▸ **Exercise aim**: Lines from the one containing "For every layout element, output its label, transcribe" through the final line of the records below are needed, copied exactly, with no pictures.
Extracted records below:
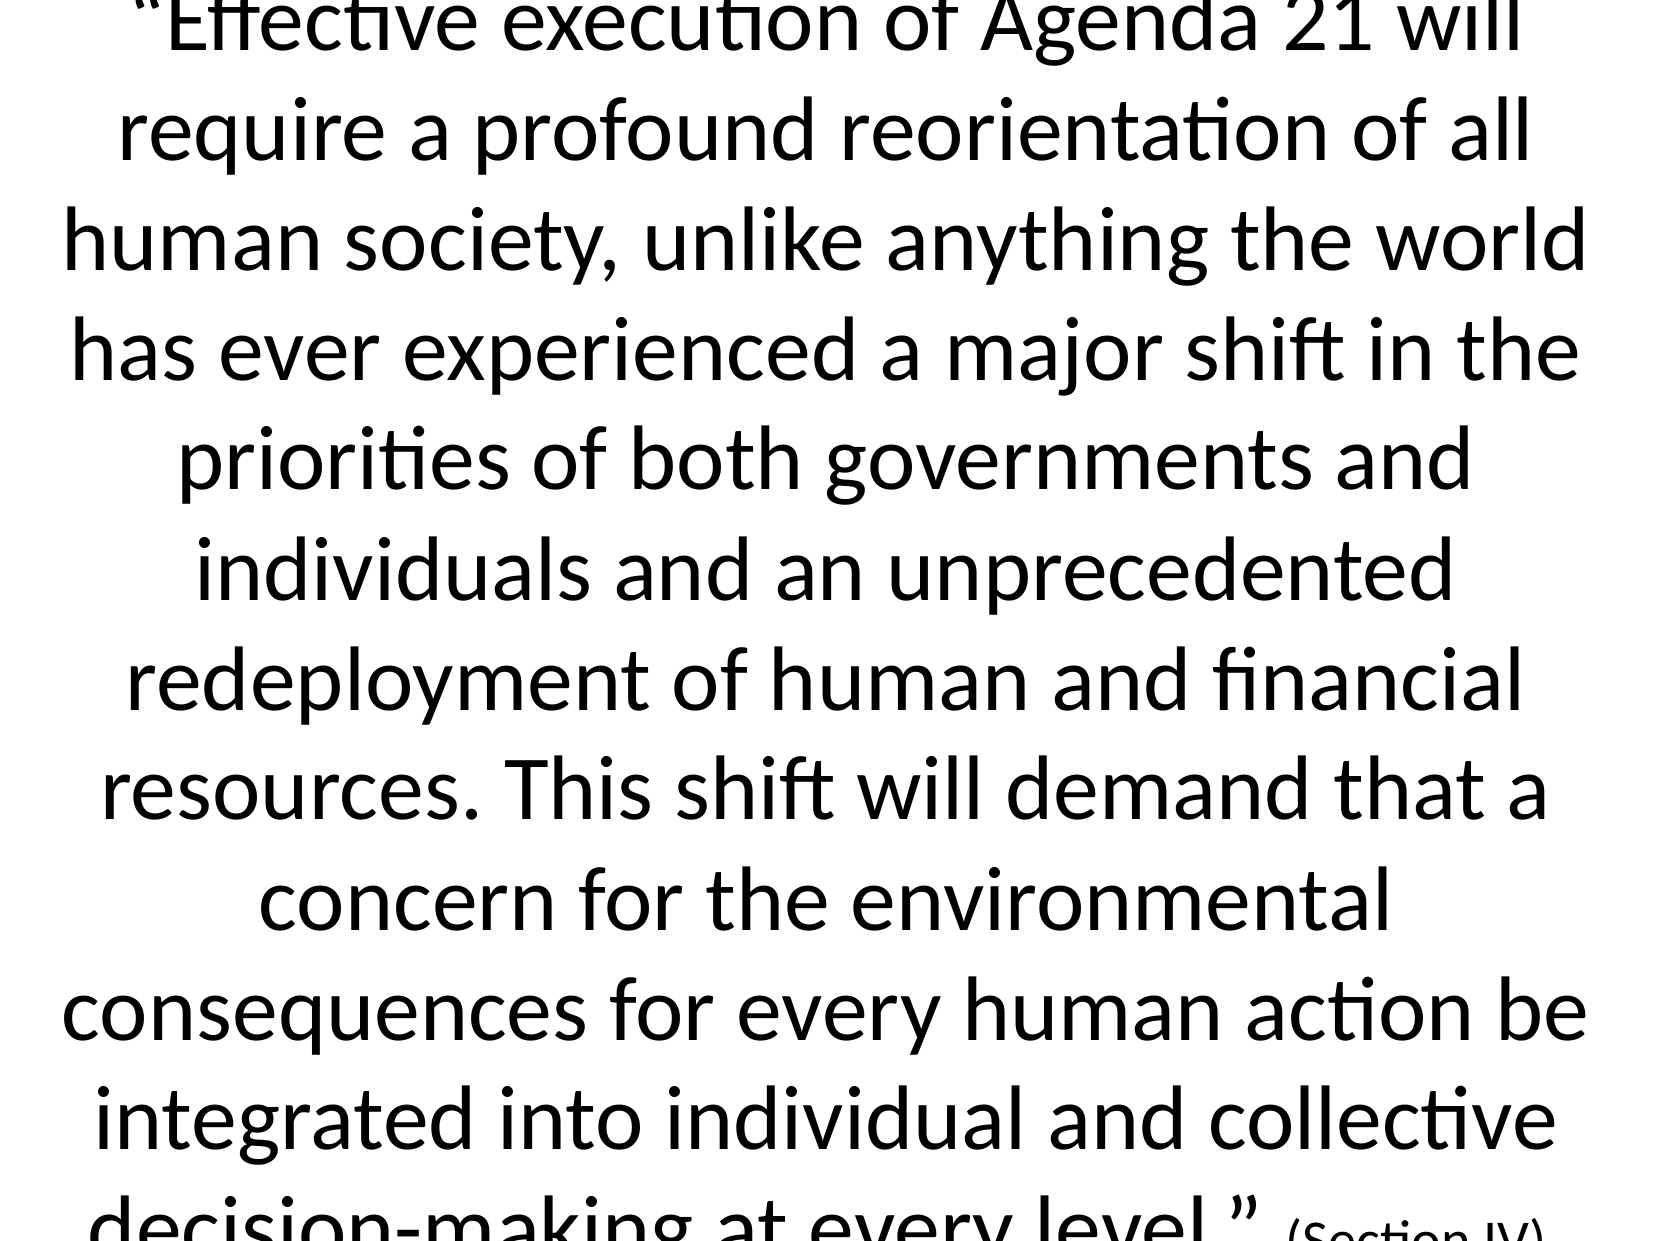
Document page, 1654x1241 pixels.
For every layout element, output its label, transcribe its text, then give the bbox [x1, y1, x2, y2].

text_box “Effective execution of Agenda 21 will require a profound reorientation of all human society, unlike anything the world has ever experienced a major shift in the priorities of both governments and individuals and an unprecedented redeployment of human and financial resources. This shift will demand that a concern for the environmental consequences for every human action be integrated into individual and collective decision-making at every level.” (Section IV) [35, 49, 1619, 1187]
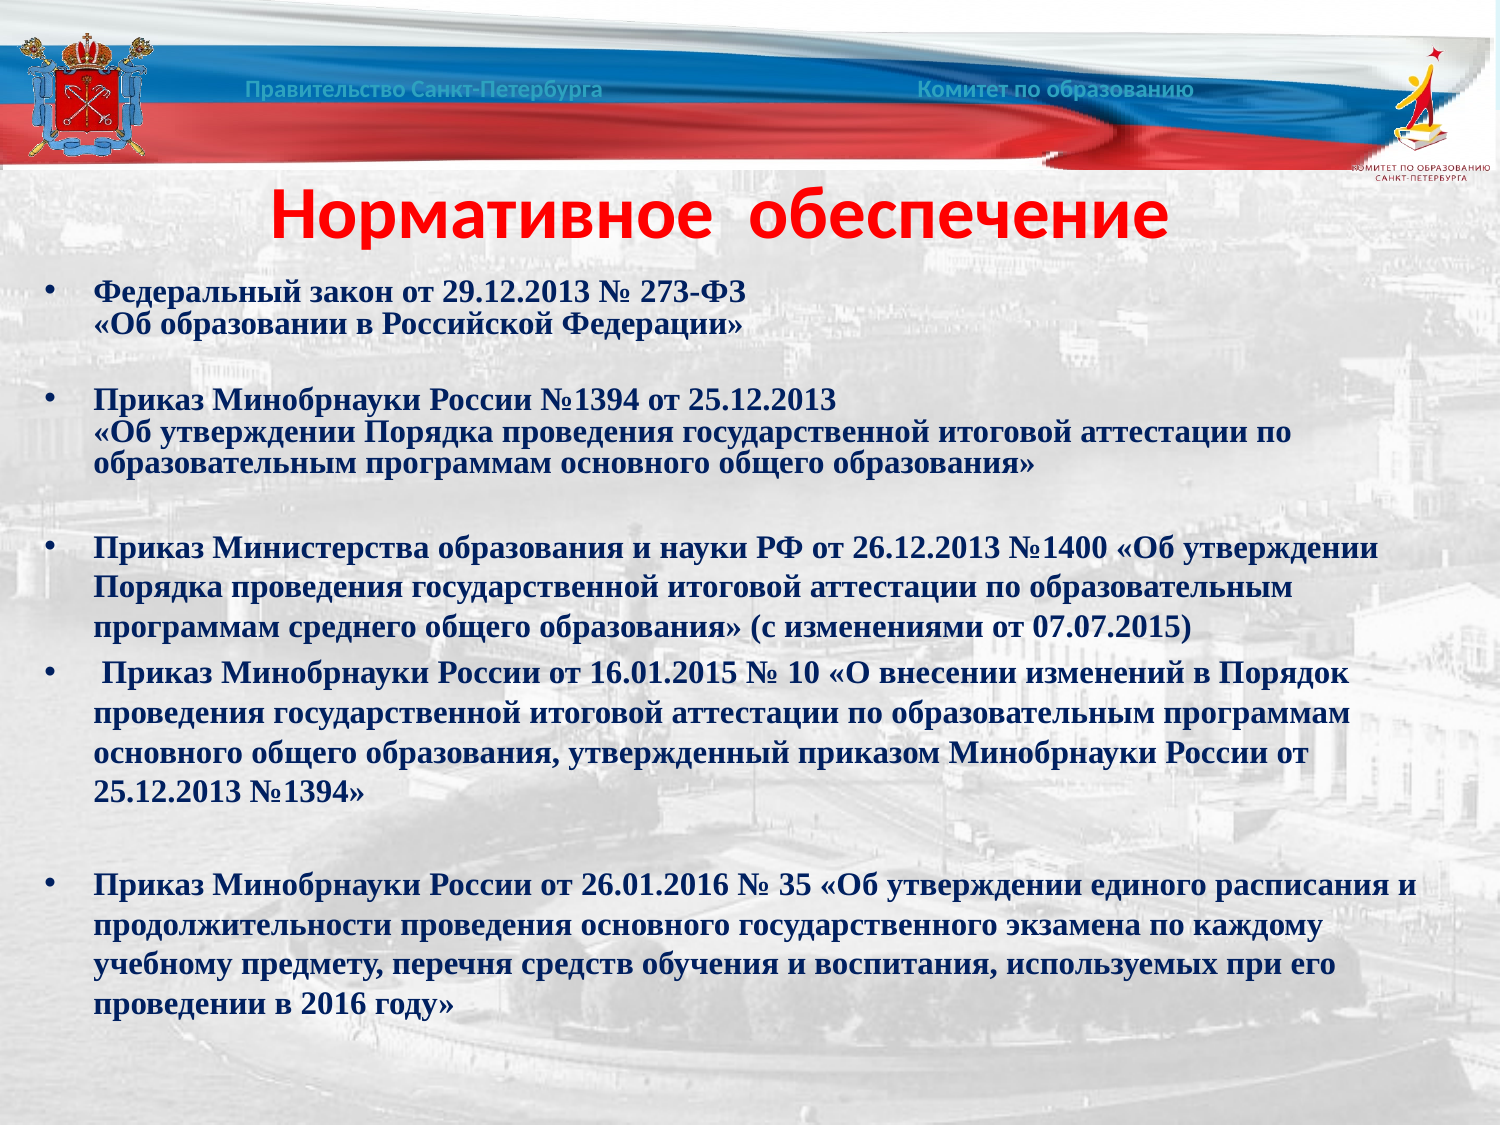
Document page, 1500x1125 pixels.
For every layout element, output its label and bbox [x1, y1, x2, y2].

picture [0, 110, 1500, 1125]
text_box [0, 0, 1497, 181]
End of Extracted records.
▸ **Solution to the problem**:
For every layout element, output its label, transcribe its text, then give the bbox [x1, y1, x2, y2].

text_box “Effective execution of Agenda 21 will require a profound reorientation of all human society, unlike anything the world has ever experienced a major shift in the priorities of both governments and individuals and an unprecedented redeployment of human and financial resources. This shift will demand that a concern for the environmental consequences for every human action be integrated into individual and collective decision-making at every level.” (Section IV) [35, 49, 1619, 1187]
Document page, 1500x1125 pixels.
For every layout element, output its label and bbox [x1, y1, x2, y2].

picture [0, 110, 1500, 1125]
text_box [0, 0, 1497, 181]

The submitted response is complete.